▸ **Work order**
Omit the images and output every line of the data below exactly.

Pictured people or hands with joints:
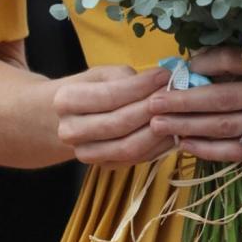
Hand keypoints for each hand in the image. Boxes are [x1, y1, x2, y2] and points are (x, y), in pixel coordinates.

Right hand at [53, 64, 173, 167]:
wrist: (68, 118)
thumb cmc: (91, 89)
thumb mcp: (102, 75)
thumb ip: (126, 78)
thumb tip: (159, 83)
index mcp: (66, 101)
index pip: (110, 96)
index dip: (140, 87)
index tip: (164, 75)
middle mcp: (71, 131)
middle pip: (119, 124)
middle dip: (151, 109)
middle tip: (174, 96)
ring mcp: (86, 153)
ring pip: (129, 147)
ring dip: (157, 131)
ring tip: (175, 114)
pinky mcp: (103, 166)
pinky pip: (136, 160)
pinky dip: (157, 146)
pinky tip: (170, 131)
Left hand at [148, 46, 241, 160]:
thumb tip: (195, 62)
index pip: (234, 61)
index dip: (203, 64)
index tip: (178, 68)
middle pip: (226, 99)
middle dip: (185, 102)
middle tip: (153, 103)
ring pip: (231, 127)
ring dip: (191, 127)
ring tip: (161, 125)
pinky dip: (212, 149)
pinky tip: (188, 144)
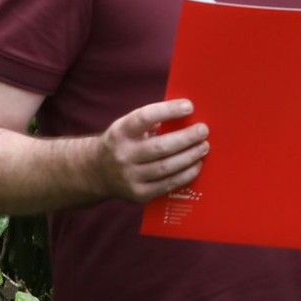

▸ **Written answer**
Hand keypoints for each hand in the image. Boxes are [x1, y1, x2, y2] and points are (x, y), in pixel coordinates.

Right hand at [53, 64, 173, 167]:
wrist: (68, 118)
thumb cmc: (91, 89)
thumb mcp: (102, 75)
thumb ip: (126, 78)
thumb tip: (159, 83)
index mcp: (66, 101)
index pip: (110, 96)
index dip: (140, 87)
index tip: (164, 75)
middle mcp: (71, 131)
middle pip: (119, 124)
middle dip: (151, 109)
middle tip: (174, 96)
ring mcp: (86, 153)
ring pip: (129, 147)
ring dip: (157, 131)
ring tip: (175, 114)
pinky mcp: (103, 166)
pinky pip: (136, 160)
pinky dip: (157, 146)
pinky tip: (170, 131)
Left hand at [148, 46, 241, 160]:
thumb tip: (195, 62)
index pip: (234, 61)
index dip: (203, 64)
index tip: (178, 68)
middle pip: (226, 99)
middle dip: (185, 102)
middle tip: (153, 103)
ring pip: (231, 127)
ring dip: (191, 127)
ring tip: (161, 125)
pinky dip: (212, 149)
pinky tip: (188, 144)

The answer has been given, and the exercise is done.